MIME-Version: 1.0
In-Reply-To: <CABgxfbFixDTUy4e1EQty86dvNeisG7+hd2QdVSQvv4T2tokFoQ@mail.gmail.com>
References: <CABgxfbGFHv2n5=78_irkxXnX9BFDFPzZvqgs_iDn64AR_3cf5w@mail.gmail.com>
	<520CCDBB.1020501@talpey.com>
	<CABgxfbFixDTUy4e1EQty86dvNeisG7+hd2QdVSQvv4T2tokFoQ@mail.gmail.com>
Date: Wed, 21 Aug 2013 08:55:49 -0700
Message-ID: <CABgxfbH3uA2WzQ2DgOgRrCMhcJ1J6E2NCh13FtDfRzDWje9vWQ@mail.gmail.com>
Subject: Re: Helps to Decode rpc_debug Output
From: Wendy Cheng <s.wendy.cheng@gmail.com>
To: Tom Talpey <tom@talpey.com>
Cc: "linux-nfs@vger.kernel.org" <linux-nfs@vger.kernel.org>,
        "linux-rdma@vger.kernel.org" <linux-rdma@vger.kernel.org>
Content-Type: text/plain; charset=ISO-8859-1
Sender: linux-nfs-owner@vger.kernel.org

On Thu, Aug 15, 2013 at 11:08 AM, Wendy Cheng <s.wendy.cheng@gmail.com> wrote:
> On Thu, Aug 15, 2013 at 5:46 AM, Tom Talpey <tom@talpey.com> wrote:
>> On 8/14/2013 8:14 PM, Wendy Cheng wrote:
>>>
>>> Longer version of the question:
>>> I'm trying to enable NFS-RDMA on an embedded system (based on 2.6.38
>>> kernel) as a client. The IB stacks are taken from OFED 1.5.4. NFS
>>> server is a RHEL 6.3 Xeon box. The connection uses mellox-4 driver.
>>> Memory registration is "RPCRDMA_ALLPHYSICAL". There are many issues so
>>> far but I do manage to get nfs mount working. Simple file operations
>>> (such as "ls", file read/write, "scp", etc) seem to work as well.
>>

Yay ... got this up .. amazingly on a uOS that does not have much of
the conventional kernel debug facilities.

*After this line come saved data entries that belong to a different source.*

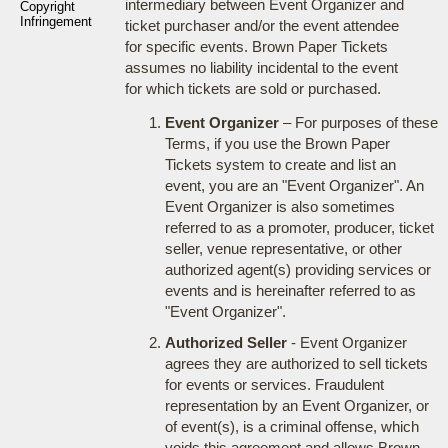
intermediary between Event Organizer and
Copyright
Infringement
ticket purchaser and/or the event attendee
for specific events. Brown Paper Tickets
assumes no liability incidental to the event
for which tickets are sold or purchased.
Event Organizer
– For purposes of these
Terms, if you use the Brown Paper
Tickets system to create and list an
event, you are an "Event Organizer". An
Event Organizer is also sometimes
referred to as a promoter, producer, ticket
seller, venue representative, or other
authorized agent(s) providing services or
events and is hereinafter referred to as
"Event Organizer".
Authorized Seller
- Event Organizer
agrees they are authorized to sell tickets
for events or services. Fraudulent
representation by an Event Organizer, or
of event(s), is a criminal offense, which
voids this agreement and allows Brown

The hang was caused by auto disconnect, triggered by xprt->timer. The
task was carried out by xprt_init_autodisconnect(). It silently
disconnects the xprt w/out sensible warning. The uOS is on a
small-core (slower) hardware. Instead of a hard number, this timeout
value needs to be at least a "proc" tunable. Will check newer kernels
to see whether it's been improved and/or draft a patch later.

One thing I'm still scratching my head is that ... by looking at the
raw IOPS, I don't see dramatic difference between NFS-RDMA vs. NFS
over IPOIB (TCP). However, the total run time differs greatly. NFS
over RDMA seems to take a much longer time to finish (vs. NFS over
IPOIB). Not sure why is that .... Maybe by the constant
connect/disconnect triggered by reestablish_timeout ? The connection
re-establish is known to be expensive on this uOS. Why do we need two
sets of timeout where
1. xprt->timer disconnects (w/out reconnect) ?
2. reestablish_timeout constantly disconnect/re-connect ?

-- Wendy